WASHINGTON, DC – Republican U.S. Reps. Gregg Harper and Alan Nunnelee voted in favor of a bill today that sets the course for farm policy and food programs for the next five years, saving taxpayers $16.6 billion relative to current law.
“Agriculture is Mississippi’s number one industry and the backbone of America’s economy,” said Harper, a third-term lawmaker from the Magnolia State. “This agreement gives our farmers, ranchers, and consumers the stability they need and deserve.”
The House-Senate agreement, formally known as the “Federal Agriculture Reform and Risk Management Act of 2014,” eliminates or consolidates roughly 100 U.S. Department of Agriculture programs and reforms food stamps for the first time since the mid-1990s, all the while maintaining assistance for families in need.

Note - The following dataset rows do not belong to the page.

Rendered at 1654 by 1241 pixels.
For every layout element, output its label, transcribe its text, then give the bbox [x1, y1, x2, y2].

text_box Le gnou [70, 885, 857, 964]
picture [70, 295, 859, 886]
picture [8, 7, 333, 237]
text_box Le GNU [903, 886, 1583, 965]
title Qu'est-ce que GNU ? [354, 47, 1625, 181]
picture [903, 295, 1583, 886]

Direct payments to farmers seeking aid following significant crop losses have been updated to pay out of existing insurance funds. Taxpayer protections are also strengthened by encouraging an inclusive public-private partnership that makes sure farmers invest in their own risk management.
Lawmakers adjusted eligibility standards for food assistance programs, including the launch of a 10-state pilot program to help able-bodied adults take part in work. Rules are also improved to clarify that lottery winners and undocumented immigrants cannot receive benefits.
“This bill represents the most significant savings in agriculture programs in our nation’s history,” added Harper. “Because of the conservative leadership of Senator Thad Cochran, Americans will experience the benefits of a farm bill that helps farmers and reflects the values of the Mississippians we serve in Congress.”
“The conference agreement passed today provides certainty to the number one industry in our state: agriculture. While far from perfect, this bill continues my pledge to change the culture of Washington. The conference agreement includes reforms to programs that will make them more efficient, and includes cuts to mandatory spending. Without passage, farm programs, food stamps, duplication and regulatory burdens would have continued on auto-pilot with zero conservative reforms and oversight,” Nunnelee said.
H.R. 2642 repeals or consolidates nearly 100 programs administered by the United States Department of Agriculture (USDA). The legislation achieves the first real reforms to the food stamp program since 1996, while maintaining food assistance for those that truly need it. The conference report authorizes federal agriculture programs for an additional five years, and achieves $23 billion in mandatory spending cuts, including $8 billion from the food stamp program.
Additional reforms include the consolidation of duplicative conservation programs and elimination overlapping reporting requirements, among other consumer reliefs.
The bill now advances to the Senate, where the chamber is expected to consider the agreement soon.